▶ _Exercise requirements_
Search the records below for the string "lines", and report each line that contains it.

[Dataset entries]
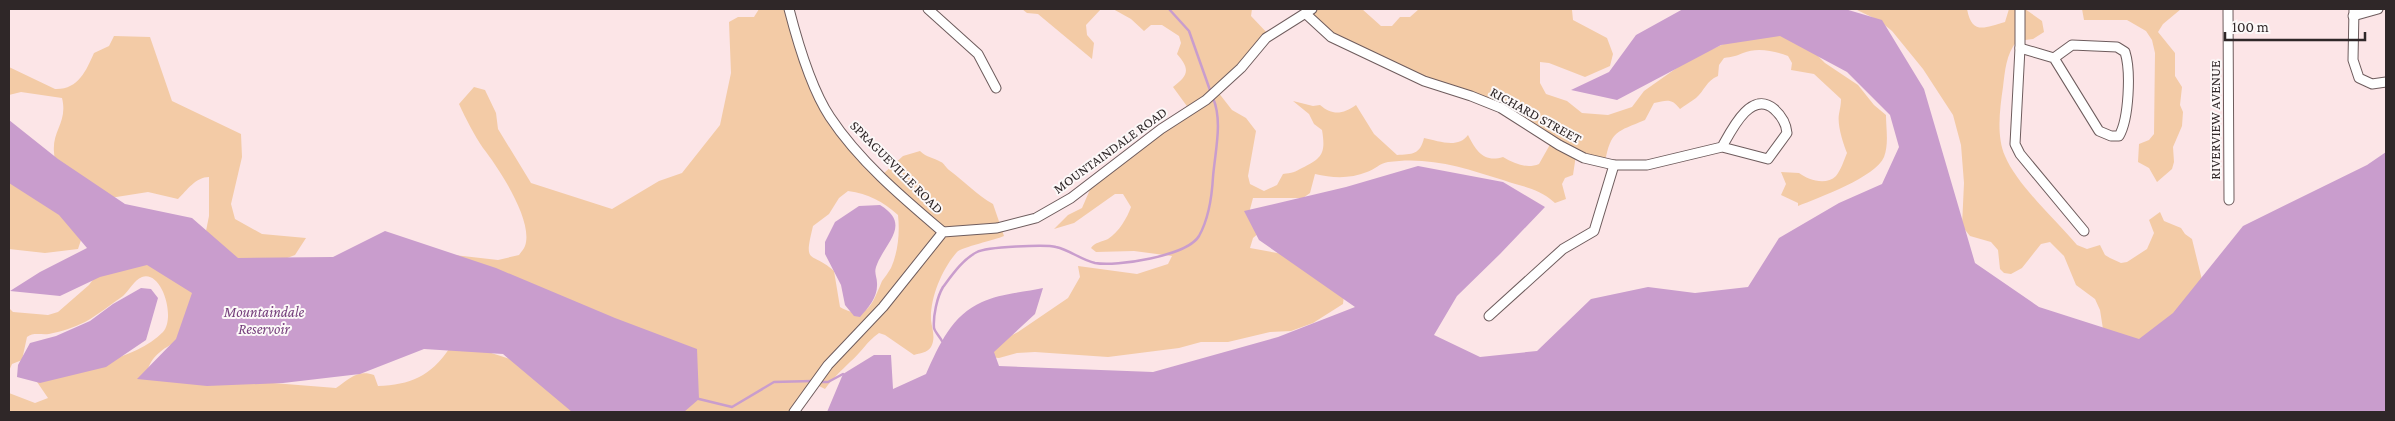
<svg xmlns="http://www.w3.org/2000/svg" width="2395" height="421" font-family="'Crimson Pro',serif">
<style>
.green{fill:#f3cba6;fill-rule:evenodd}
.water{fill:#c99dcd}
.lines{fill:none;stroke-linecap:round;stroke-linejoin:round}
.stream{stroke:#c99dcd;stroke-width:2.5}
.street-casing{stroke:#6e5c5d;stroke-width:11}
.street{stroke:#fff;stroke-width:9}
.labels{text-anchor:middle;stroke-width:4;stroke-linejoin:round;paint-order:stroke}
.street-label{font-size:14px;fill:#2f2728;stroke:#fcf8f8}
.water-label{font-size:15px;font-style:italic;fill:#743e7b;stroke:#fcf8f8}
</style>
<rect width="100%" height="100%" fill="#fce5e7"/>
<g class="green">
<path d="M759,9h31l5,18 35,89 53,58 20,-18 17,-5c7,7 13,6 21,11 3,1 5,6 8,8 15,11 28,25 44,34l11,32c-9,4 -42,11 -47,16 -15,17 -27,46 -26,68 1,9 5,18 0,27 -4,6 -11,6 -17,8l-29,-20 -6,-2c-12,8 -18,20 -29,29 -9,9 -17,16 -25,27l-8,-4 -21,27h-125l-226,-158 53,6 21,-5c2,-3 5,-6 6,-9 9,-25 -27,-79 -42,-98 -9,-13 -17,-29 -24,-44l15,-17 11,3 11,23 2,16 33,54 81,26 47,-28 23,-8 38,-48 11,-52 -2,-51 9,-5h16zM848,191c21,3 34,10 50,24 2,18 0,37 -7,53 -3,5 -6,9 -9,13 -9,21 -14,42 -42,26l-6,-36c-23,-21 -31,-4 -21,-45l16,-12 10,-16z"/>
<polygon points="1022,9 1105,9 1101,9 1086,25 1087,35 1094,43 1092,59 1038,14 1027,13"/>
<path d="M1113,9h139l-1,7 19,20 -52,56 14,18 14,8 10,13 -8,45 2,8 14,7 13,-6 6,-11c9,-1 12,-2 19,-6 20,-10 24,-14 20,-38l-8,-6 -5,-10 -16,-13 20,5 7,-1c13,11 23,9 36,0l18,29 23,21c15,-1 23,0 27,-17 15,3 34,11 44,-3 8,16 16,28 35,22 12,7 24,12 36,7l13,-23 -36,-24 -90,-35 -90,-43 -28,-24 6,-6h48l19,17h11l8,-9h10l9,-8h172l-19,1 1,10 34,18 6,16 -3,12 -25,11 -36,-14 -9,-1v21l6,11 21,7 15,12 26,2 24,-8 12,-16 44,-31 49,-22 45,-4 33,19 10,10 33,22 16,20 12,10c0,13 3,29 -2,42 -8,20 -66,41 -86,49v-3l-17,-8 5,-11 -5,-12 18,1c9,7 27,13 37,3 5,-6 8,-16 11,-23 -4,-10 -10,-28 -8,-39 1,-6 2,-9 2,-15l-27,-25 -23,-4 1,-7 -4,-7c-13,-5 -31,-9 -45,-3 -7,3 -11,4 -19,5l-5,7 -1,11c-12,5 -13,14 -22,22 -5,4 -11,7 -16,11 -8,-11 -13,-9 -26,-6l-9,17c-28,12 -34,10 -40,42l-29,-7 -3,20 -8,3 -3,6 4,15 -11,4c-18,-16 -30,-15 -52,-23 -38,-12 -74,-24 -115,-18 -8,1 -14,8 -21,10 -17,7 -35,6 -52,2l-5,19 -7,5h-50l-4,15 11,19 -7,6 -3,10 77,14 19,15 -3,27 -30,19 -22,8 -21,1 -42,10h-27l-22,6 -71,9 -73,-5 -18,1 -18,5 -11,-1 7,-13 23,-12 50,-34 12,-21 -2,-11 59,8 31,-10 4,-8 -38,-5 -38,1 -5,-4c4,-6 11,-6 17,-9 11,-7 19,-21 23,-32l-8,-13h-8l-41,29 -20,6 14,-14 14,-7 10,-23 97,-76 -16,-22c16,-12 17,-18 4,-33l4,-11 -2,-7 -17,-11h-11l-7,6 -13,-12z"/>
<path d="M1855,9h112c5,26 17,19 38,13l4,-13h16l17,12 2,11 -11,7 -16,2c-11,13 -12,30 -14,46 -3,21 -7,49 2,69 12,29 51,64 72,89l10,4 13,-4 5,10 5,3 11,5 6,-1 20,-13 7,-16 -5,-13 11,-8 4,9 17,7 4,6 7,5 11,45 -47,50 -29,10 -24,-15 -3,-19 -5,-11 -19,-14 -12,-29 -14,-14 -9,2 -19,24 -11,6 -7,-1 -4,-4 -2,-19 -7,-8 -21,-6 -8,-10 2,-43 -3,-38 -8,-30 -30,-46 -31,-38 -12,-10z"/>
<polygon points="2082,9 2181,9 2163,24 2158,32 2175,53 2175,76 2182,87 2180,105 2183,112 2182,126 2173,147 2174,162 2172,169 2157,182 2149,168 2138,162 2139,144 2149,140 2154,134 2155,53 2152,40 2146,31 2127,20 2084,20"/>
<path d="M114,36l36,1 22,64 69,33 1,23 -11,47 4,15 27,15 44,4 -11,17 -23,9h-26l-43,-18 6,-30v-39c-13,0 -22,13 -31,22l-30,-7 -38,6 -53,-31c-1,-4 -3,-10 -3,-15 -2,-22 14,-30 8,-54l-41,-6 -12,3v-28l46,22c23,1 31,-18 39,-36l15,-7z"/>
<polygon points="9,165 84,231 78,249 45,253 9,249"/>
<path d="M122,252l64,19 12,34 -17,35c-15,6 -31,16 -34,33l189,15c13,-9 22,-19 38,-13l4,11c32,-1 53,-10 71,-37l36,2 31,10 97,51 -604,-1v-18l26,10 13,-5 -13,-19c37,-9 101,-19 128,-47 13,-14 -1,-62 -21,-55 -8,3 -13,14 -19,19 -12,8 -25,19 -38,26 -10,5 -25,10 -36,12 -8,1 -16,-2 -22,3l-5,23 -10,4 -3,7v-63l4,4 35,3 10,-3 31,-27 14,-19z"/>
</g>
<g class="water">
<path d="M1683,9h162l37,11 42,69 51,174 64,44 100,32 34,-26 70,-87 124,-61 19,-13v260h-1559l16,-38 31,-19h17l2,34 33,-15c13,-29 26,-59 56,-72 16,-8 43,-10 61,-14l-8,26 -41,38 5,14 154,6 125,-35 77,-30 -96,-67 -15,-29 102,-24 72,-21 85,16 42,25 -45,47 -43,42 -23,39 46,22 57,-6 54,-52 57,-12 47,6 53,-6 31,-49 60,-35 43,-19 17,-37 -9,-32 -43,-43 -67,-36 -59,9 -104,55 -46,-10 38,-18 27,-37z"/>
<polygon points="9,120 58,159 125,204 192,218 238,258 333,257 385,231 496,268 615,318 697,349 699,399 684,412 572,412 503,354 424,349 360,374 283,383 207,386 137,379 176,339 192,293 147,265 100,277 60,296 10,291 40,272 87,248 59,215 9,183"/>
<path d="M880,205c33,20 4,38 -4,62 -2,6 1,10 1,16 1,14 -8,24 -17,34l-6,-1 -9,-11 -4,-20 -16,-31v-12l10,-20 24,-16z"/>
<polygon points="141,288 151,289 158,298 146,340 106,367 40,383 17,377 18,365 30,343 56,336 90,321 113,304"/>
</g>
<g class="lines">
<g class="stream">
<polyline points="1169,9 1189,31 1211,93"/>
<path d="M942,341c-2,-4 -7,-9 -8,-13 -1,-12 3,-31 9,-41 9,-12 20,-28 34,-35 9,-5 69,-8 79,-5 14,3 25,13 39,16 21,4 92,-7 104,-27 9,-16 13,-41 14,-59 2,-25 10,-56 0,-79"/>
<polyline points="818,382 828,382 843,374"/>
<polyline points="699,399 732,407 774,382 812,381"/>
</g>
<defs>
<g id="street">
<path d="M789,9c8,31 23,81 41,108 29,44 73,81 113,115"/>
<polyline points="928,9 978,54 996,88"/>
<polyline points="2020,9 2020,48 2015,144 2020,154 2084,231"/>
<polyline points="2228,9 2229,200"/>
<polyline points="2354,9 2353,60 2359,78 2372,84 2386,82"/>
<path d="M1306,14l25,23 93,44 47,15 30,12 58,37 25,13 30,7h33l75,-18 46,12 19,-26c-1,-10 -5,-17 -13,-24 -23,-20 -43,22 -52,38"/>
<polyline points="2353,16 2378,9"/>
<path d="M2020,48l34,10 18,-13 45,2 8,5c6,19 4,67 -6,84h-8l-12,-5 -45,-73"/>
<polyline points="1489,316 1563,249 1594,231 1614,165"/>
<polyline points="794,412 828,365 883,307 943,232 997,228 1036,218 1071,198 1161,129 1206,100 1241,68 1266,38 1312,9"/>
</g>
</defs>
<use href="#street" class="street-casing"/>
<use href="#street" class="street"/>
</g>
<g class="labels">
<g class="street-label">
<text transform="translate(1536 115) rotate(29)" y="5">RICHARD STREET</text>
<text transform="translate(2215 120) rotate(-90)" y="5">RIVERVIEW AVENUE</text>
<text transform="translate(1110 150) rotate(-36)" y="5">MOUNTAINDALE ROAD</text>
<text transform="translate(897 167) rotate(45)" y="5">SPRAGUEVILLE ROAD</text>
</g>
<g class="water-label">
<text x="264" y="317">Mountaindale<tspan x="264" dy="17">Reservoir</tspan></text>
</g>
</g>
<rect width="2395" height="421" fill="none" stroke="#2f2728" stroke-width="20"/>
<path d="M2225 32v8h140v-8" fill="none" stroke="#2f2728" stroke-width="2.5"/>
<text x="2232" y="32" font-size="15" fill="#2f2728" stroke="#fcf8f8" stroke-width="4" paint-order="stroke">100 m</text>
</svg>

▶ _Answer for this exercise_
.lines{fill:none;stroke-linecap:round;stroke-linejoin:round}
<g class="lines">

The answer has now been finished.